Cenário energético global e o desafio da sustentabilidade
No mundo, cerca de 65% da demanda por eletricidade ainda é suprida por combustíveis fósseis (petróleo, gás natural e carvão mineral), enquanto as fontes renováveis e a nuclear respondem pelos 35% restantes. Esse quadro impõe um desafio duplo: não apenas promover a transição energética, incorporando novas fontes, mas também a adição energética, ampliando a geração das fontes já disponíveis, pois a simples substituição entre fontes não atenderá ao crescimento projetado da demanda.
O Brasil, nesse contexto, parte de uma posição privilegiada. Mais de 80% de sua necessidade elétrica é atendida por fontes renováveis, com o restante vindo de outras fontes, incluindo a nuclear. No entanto, essa situação confortável pode se dissipar rapidamente. O potencial hidrelétrico do país está próximo do esgotamento, e as novas usinas só são viáveis na modalidade a fio d'água, que, como outras renováveis, sofre com a intermitência — a produção varia conforme chuvas, ventos e radiação solar, dificultando a previsibilidade e a estabilidade do fornecimento.

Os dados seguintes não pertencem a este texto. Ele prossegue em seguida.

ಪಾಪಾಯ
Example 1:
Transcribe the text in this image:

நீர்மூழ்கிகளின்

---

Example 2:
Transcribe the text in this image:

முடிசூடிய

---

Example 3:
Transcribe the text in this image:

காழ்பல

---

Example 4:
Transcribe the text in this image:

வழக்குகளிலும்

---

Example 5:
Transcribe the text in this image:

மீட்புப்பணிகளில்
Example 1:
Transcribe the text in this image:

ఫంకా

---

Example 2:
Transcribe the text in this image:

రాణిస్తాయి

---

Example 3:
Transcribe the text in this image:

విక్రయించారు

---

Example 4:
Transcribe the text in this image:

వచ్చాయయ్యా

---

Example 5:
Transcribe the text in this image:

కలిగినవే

Deathprint: o impacto humano de cada fonte
Diante dessas limitações, a energia nuclear emerge como uma alternativa confiável, com baixas emissões de CO2 e ocupação reduzida de área. Um parâmetro pouco discutido, mas crucial, é o chamado deathprint, que mede fatalidades por mil gigawatt-hora (GWh) gerado, conforme dados da Forbes (edição de junho de 2012). Nesse quesito, a nuclear apresenta o menor impacto: cerca de 90 fatalidades por mil GWh, e a maioria não decorre de acidentes radiológicos ou nucleares, mas de acidentes de trabalho na cadeia produtiva do ciclo do combustível.
Comparativamente, o carvão mineral registra 100.000 fatalidades por mil GWh em todo o mundo, majoritariamente por problemas respiratórios na população. As hidrelétricas vêm em seguida, com 1.400 ocorrências por mil GWh, seguidas pela solar (440) e pela eólica (150), todas relacionadas a acidentes de trabalho em suas cadeias produtivas. São números desconfortáveis, mas é essencial expô-los à sociedade para uma avaliação criteriosa e transparente dos riscos e benefícios de cada fonte.

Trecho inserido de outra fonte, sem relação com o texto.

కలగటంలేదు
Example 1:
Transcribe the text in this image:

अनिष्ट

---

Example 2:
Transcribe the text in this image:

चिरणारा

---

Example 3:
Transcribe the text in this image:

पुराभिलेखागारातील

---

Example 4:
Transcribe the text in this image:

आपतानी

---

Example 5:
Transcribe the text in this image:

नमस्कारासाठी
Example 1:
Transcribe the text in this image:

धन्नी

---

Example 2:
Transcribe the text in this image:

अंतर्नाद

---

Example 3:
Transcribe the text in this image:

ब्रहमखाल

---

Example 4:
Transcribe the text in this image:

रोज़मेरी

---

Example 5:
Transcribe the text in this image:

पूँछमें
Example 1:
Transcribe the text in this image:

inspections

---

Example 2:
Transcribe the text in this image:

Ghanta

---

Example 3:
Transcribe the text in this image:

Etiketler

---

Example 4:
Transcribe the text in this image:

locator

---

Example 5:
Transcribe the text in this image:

Custo total: geração, transmissão e vida útil
Outro aspecto fundamental é o custo da energia fornecida, que inclui não só a geração, mas também transmissão, distribuição, manutenção e vida útil das instalações. Mais uma vez, a nuclear se destaca. Sua localização é quase totalmente discricionária, podendo ser instalada em qualquer lugar, ao contrário das renováveis, que frequentemente exigem custos significativos de transmissão. A vida útil inicial de uma usina nuclear é de 60 anos, podendo ser estendida por mais 20 ou 40 anos, antes do descomissionamento, com a substituição de alguns componentes. E, uma vez descomissionada, a remediação do local é quase natural, sem grandes intervenções de engenharia, graças à pequena área ocupada.

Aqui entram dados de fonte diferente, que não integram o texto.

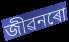
জীৱনৰো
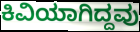
ಕಿವಿಯಾಗಿದ್ದವು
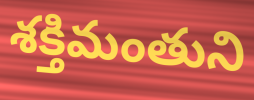
శక్తిమంతుని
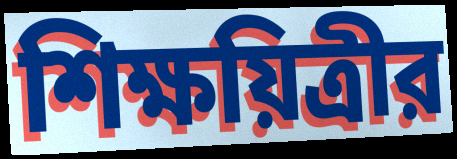
শিক্ষয়িত্রীর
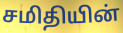
சமிதியின்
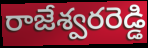
రాజేశ్వరరెడ్డి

No que tange ao custo do MWh gerado, a nuclear também leva vantagem. Cerca de 80% do valor da tarifa corresponde à amortização do investimento, parcela destinada a honrar os compromissos financeiros da construção, amortizada em média em 18 anos. O custo de operação, incluindo combustível e manutenção, representa menos de 20% da tarifa. Isso significa que, após 18 anos, a tarifa pode ser reduzida em 80%, igualando-se ao custo médio estimado para eólicas e solar, e mantendo-se nesse patamar pelos 40 anos seguintes de operação.
Geração contínua e fator de disponibilidade superior
Além do custo, a nuclear oferece outra vantagem decisiva: a geração contínua, 24 horas por dia, sete dias por semana, 11 meses por ano (com um mês de parada para manutenção). Isso resulta em um fator de disponibilidade acima de 85%, muito superior aos 40% ou 60% das renováveis. Por esse ângulo, as usinas nucleoelétricas apresentam o menor custo de geração por MWh.
Portanto, ao considerar os três pilares da sustentabilidade — viabilidade econômica, garantia de fornecimento e redução de impactos ambientais —, a energia nuclear se posiciona como uma solução robusta. O Brasil, com sua matriz já limpa, pode se beneficiar enormemente ao integrar a nuclear como complemento estratégico, assegurando estabilidade e competitividade para o futuro energético do país.